As we have said, a tutorial on *how* to design a `controlTable` can be found [here](https://winvector.github.io/cdata/articles/design.html) and [here](https://win-vector.com/2019/04/16/controlling-data-layout-with-cdata/).
Some additional (older) tutorials on `cdata` data transforms can are given below:
* [The faceted plot example](https://win-vector.com/2018/10/21/faceted-graphs-with-cdata-and-ggplot2/)
* [Fluid data reshaping with cdata](https://winvector.github.io/FluidData/FluidDataReshapingWithCdata.html)
* [short free cdata screencast](https://youtu.be/4cYbP3kbc0k)
* ["Coordinatized data" theory](https://winvector.github.io/FluidData/RowsAndColumns.html)
* [The "fluid data" methodology](https://winvector.github.io/FluidData/FluidData.html)

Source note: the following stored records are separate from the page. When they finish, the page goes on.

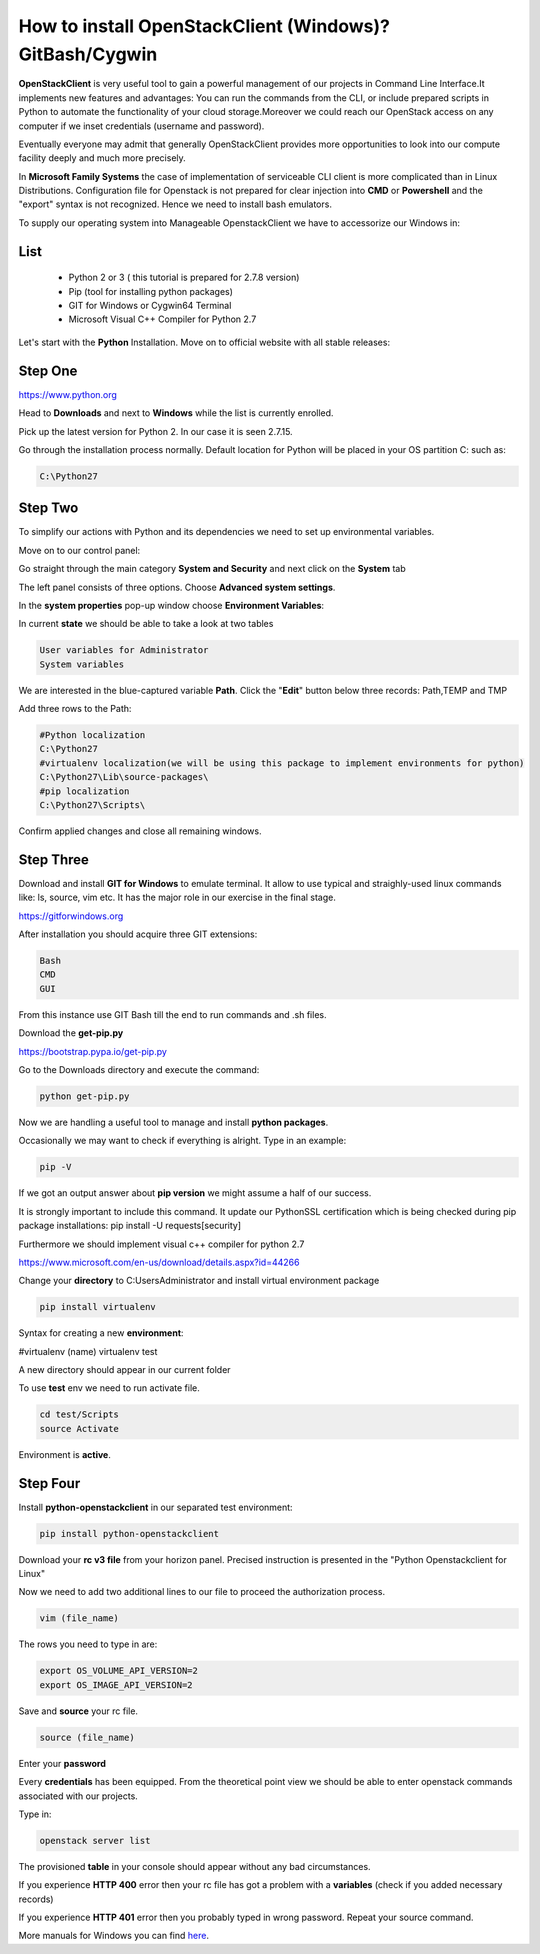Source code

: How to install OpenStackClient (Windows)? GitBash/Cygwin
========================================================

**OpenStackClient** is very useful tool to gain a powerful management of our projects in Command Line Interface.It implements new features and advantages: You can run the commands from the CLI, or include prepared scripts in Python to automate the functionality of your cloud storage.Moreover we could reach our OpenStack access on any computer if we inset credentials (username and password).

Eventually everyone may admit that generally OpenStackClient provides more opportunities to look into our compute facility deeply and much more precisely.

In **Microsoft Family Systems** the case of implementation of serviceable CLI client is more complicated than in Linux Distributions. Configuration file for Openstack is not prepared for clear injection into **CMD** or **Powershell** and the "export" syntax is not recognized. Hence we need to install bash emulators.

To supply our operating system into Manageable OpenstackClient we have to accessorize our Windows in:

List
----

 * Python 2 or 3 ( this tutorial is prepared for 2.7.8 version)

 * Pip (tool for installing python packages)

 * GIT for Windows or Cygwin64 Terminal

 * Microsoft Visual C++ Compiler for Python 2.7

Let's start with the **Python** Installation. Move on to official website with all stable releases:

Step One
--------

https://www.python.org

Head to **Downloads** and next to **Windows** while the list is currently enrolled.

Pick up the latest version for Python 2. In our case it is seen 2.7.15.

.. image:: 1.png


Go through the installation process normally. Default location for Python will be placed in your OS partition C:  such as:

.. code:: 

	C:\Python27

Step Two
--------

To simplify our actions with Python and its dependencies we need to set up environmental variables.

Move on to our control panel:

.. image:: 2.png


Go straight through the main category **System and Security** and next click on the **System** tab

The left panel consists of three options. Choose **Advanced system settings**.

.. image:: 3.png

In the **system properties** pop-up window choose **Environment Variables**:

.. image:: 4.png


In current **state** we should be able to take a look at two tables

.. code::

    User variables for Administrator
    System variables

We are interested in the blue-captured variable **Path**. Click the "**Edit**" button below three records: Path,TEMP and TMP

.. image:: 5.png


Add three rows to the Path:

.. code::

	#Python localization
	C:\Python27
	#virtualenv localization(we will be using this package to implement environments for python)
	C:\Python27\Lib\source-packages\
	#pip localization
	C:\Python27\Scripts\

Confirm applied changes and close all remaining windows.

Step Three
-----------

Download and install **GIT for Windows** to emulate terminal. It allow to use typical and straighly-used linux commands like: ls, source, vim etc. It has the major role in our exercise in the final stage.

https://gitforwindows.org

After installation you should acquire three GIT extensions:

.. code::

    Bash
    CMD
    GUI

.. image:: 6.png


From this instance use GIT Bash till the end to run commands and .sh files.

.. image:: 7.png

Download the **get-pip.py**

https://bootstrap.pypa.io/get-pip.py

Go to the Downloads directory and execute the command:

.. code::

	python get-pip.py

Now we are handling a useful tool to manage and install **python packages**.

Occasionally we may want to check if everything is alright. Type in an example:

.. code::

	pip -V

If we got an output answer about **pip version** we might assume a half of our success.

It is strongly important to include this command. It update our PythonSSL certification which is being checked during pip package installations:
pip install -U requests[security]

Furthermore we should implement visual c++ compiler for python 2.7

https://www.microsoft.com/en-us/download/details.aspx?id=44266

Change your **directory** to C:\Users\Administrator and install virtual environment package

.. code::

	pip install virtualenv

Syntax for creating a new **environment**:

#virtualenv (name)
virtualenv test

A new directory should appear in our current folder

To use **test** env we need to run activate file.

.. code::


	cd test/Scripts
	source Activate

Environment is **active**.

.. image:: 8.png

Step Four
---------

Install **python-openstackclient** in our separated test environment:

.. code::

	pip install python-openstackclient

Download your **rc v3 file** from your horizon panel. Precised instruction is presented in the "Python Openstackclient for Linux"

Now we need to add two additional lines to our file to proceed the authorization process.

.. code::


	vim (file_name)

The rows you need to type in are:

.. code::


	export OS_VOLUME_API_VERSION=2
	export OS_IMAGE_API_VERSION=2

Save and **source** your rc file.

.. code::


	source (file_name)

Enter your **password**

Every **credentials** has been equipped. From the theoretical point view we should be able to enter openstack commands associated with our projects.

Type in:

.. code::

	openstack server list

The provisioned **table** in your console should appear without any bad circumstances.

If you experience **HTTP 400** error then your rc file has got a problem with a **variables** (check if you added necessary records)

If you experience **HTTP 401** error then you probably typed in wrong password. Repeat your source command.

More manuals for Windows you can find `here <https://creodias.eu/knowledgebase?_3_formDate=1592551468543&p_p_id=3&p_p_lifecycle=0&p_p_state=maximized&p_p_mode=view&_3_struts_action=%2Fsearch%2Fsearch&_3_cur=1&_3_format=&_3_entryClassName=&_3_assetCategoryIds=&_3_assetTagNames=windows>`_.
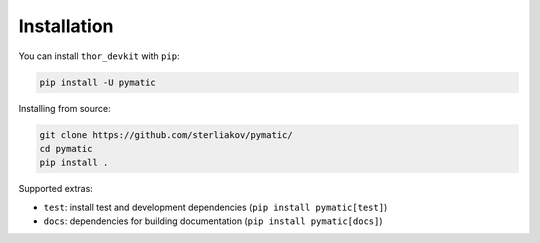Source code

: Installation
============

You can install ``thor_devkit`` with ``pip``:

.. code-block:: bash

	pip install -U pymatic

Installing from source:

.. code-block:: bash

	git clone https://github.com/sterliakov/pymatic/
	cd pymatic
	pip install .


Supported extras:

- ``test``: install test and development dependencies (``pip install pymatic[test]``)
- ``docs``: dependencies for building documentation (``pip install pymatic[docs]``)
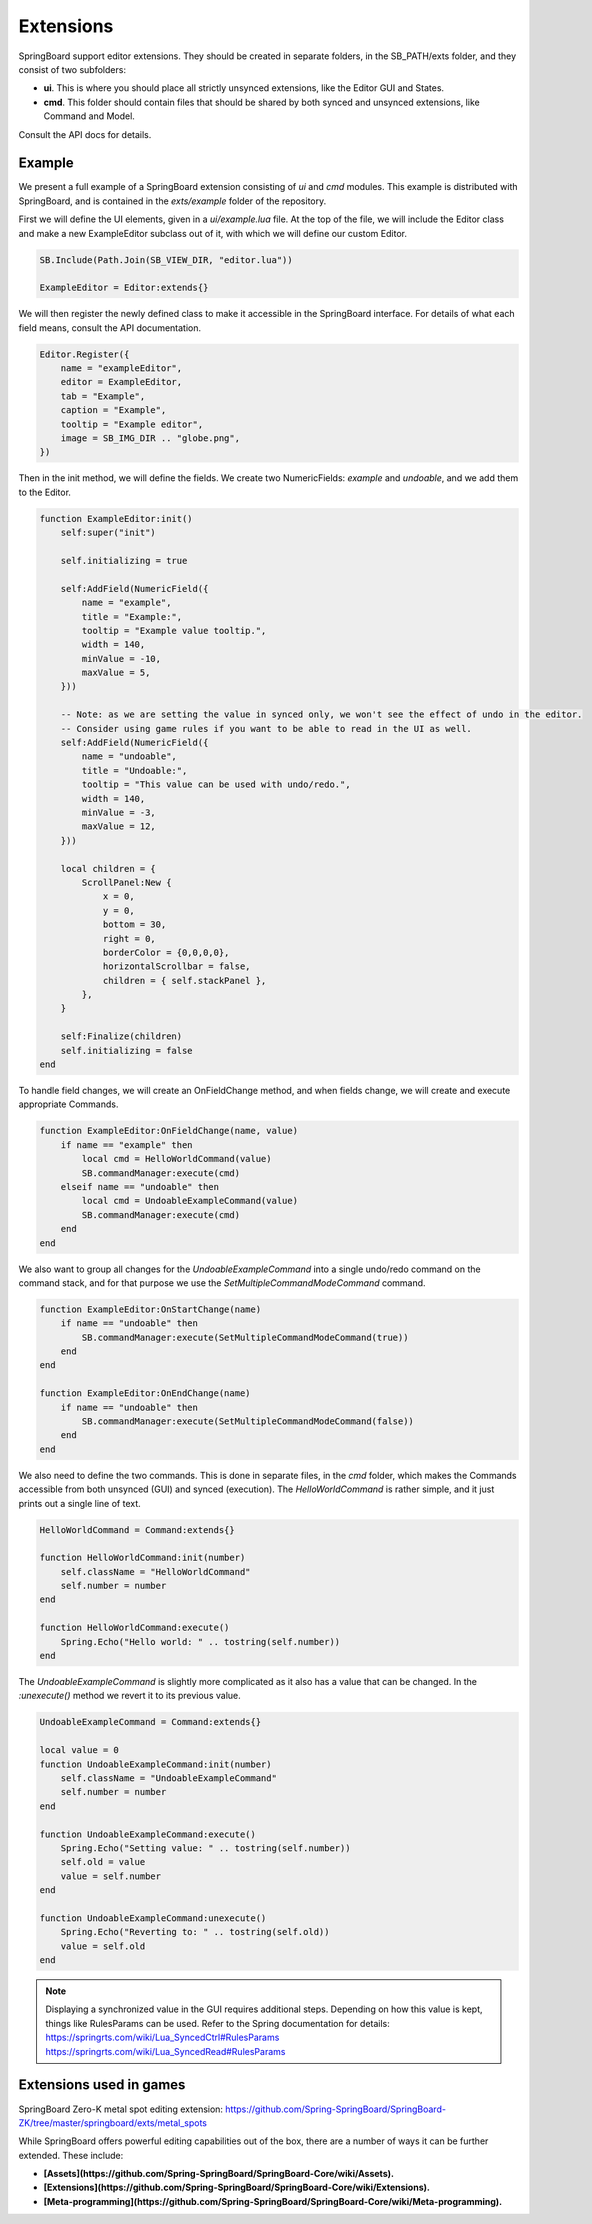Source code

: .. _extensions:

Extensions
==========

SpringBoard support editor extensions. They should be created in separate folders, in the SB_PATH/exts folder, and they consist of two subfolders:

- **ui**. This is where you should place all strictly unsynced extensions, like the Editor GUI and States.
- **cmd**. This folder should contain files that should be shared by both synced and unsynced extensions, like Command and Model.

Consult the API docs for details.

Example
-------

We present a full example of a SpringBoard extension consisting of *ui* and *cmd* modules.
This example is distributed with SpringBoard, and is contained in the *exts/example* folder of the repository.

First we will define the UI elements, given in a *ui/example.lua* file.
At the top of the file, we will include the Editor class and make a new ExampleEditor subclass out of it, with which we will define our custom Editor.

.. code-block:: lua

    SB.Include(Path.Join(SB_VIEW_DIR, "editor.lua"))

    ExampleEditor = Editor:extends{}

We will then register the newly defined class to make it accessible in the SpringBoard interface.
For details of what each field means, consult the API documentation.

.. code-block:: lua

    Editor.Register({
        name = "exampleEditor",
        editor = ExampleEditor,
        tab = "Example",
        caption = "Example",
        tooltip = "Example editor",
        image = SB_IMG_DIR .. "globe.png",
    })

Then in the init method, we will define the fields. We create two NumericFields: *example* and *undoable*, and we add them to the Editor.

.. code-block:: lua

    function ExampleEditor:init()
        self:super("init")

        self.initializing = true

        self:AddField(NumericField({
            name = "example",
            title = "Example:",
            tooltip = "Example value tooltip.",
            width = 140,
            minValue = -10,
            maxValue = 5,
        }))

        -- Note: as we are setting the value in synced only, we won't see the effect of undo in the editor.
        -- Consider using game rules if you want to be able to read in the UI as well.
        self:AddField(NumericField({
            name = "undoable",
            title = "Undoable:",
            tooltip = "This value can be used with undo/redo.",
            width = 140,
            minValue = -3,
            maxValue = 12,
        }))

        local children = {
            ScrollPanel:New {
                x = 0,
                y = 0,
                bottom = 30,
                right = 0,
                borderColor = {0,0,0,0},
                horizontalScrollbar = false,
                children = { self.stackPanel },
            },
        }

        self:Finalize(children)
        self.initializing = false
    end

To handle field changes, we will create an OnFieldChange method, and when fields change, we will create and execute appropriate Commands.

.. code-block:: lua

    function ExampleEditor:OnFieldChange(name, value)
        if name == "example" then
            local cmd = HelloWorldCommand(value)
            SB.commandManager:execute(cmd)
        elseif name == "undoable" then
            local cmd = UndoableExampleCommand(value)
            SB.commandManager:execute(cmd)
        end
    end

We also want to group all changes for the *UndoableExampleCommand* into a single undo/redo command on the command stack, and for that purpose we use the *SetMultipleCommandModeCommand* command.

.. code-block:: lua

    function ExampleEditor:OnStartChange(name)
        if name == "undoable" then
            SB.commandManager:execute(SetMultipleCommandModeCommand(true))
        end
    end

    function ExampleEditor:OnEndChange(name)
        if name == "undoable" then
            SB.commandManager:execute(SetMultipleCommandModeCommand(false))
        end
    end

We also need to define the two commands. This is done in separate files, in the *cmd* folder, which makes the Commands accessible from both unsynced (GUI) and synced (execution).
The *HelloWorldCommand* is rather simple, and it just prints out a single line of text.

.. code-block:: lua

    HelloWorldCommand = Command:extends{}

    function HelloWorldCommand:init(number)
        self.className = "HelloWorldCommand"
        self.number = number
    end

    function HelloWorldCommand:execute()
        Spring.Echo("Hello world: " .. tostring(self.number))
    end

The *UndoableExampleCommand* is slightly more complicated as it also has a value that can be changed. In the *:unexecute()* method we revert it to its previous value.

.. code-block:: lua

    UndoableExampleCommand = Command:extends{}

    local value = 0
    function UndoableExampleCommand:init(number)
        self.className = "UndoableExampleCommand"
        self.number = number
    end

    function UndoableExampleCommand:execute()
        Spring.Echo("Setting value: " .. tostring(self.number))
        self.old = value
        value = self.number
    end

    function UndoableExampleCommand:unexecute()
        Spring.Echo("Reverting to: " .. tostring(self.old))
        value = self.old
    end

.. note:: Displaying a synchronized value in the GUI requires additional steps. Depending on how this value is kept, things like RulesParams can be used. Refer to the Spring documentation for details: https://springrts.com/wiki/Lua_SyncedCtrl#RulesParams https://springrts.com/wiki/Lua_SyncedRead#RulesParams

Extensions used in games
------------------------

SpringBoard Zero-K metal spot editing extension: https://github.com/Spring-SpringBoard/SpringBoard-ZK/tree/master/springboard/exts/metal_spots

.. TODO: This section

While SpringBoard offers powerful editing capabilities out of the box, there are a number of ways it can be further extended. These include:

- **[Assets](https://github.com/Spring-SpringBoard/SpringBoard-Core/wiki/Assets).**
- **[Extensions](https://github.com/Spring-SpringBoard/SpringBoard-Core/wiki/Extensions).**
- **[Meta-programming](https://github.com/Spring-SpringBoard/SpringBoard-Core/wiki/Meta-programming).**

* [another worked example](https://winvector.github.io/FluidData/DataWranglingAtScale.html).
# Appendix
The `cdata` operators can be related to Codd's relational operators as follows:
* `rowrecs_to_blocks()` is a variation of a relational-join of the data with the control table. This is why you get one row per pair of original data rows and control table rows.
* `blocks_to_rowrecs()` is essentially an aggregation or relational-projection (actually even a coalesce) over a widened table. This is why this operation decreases the number of rows.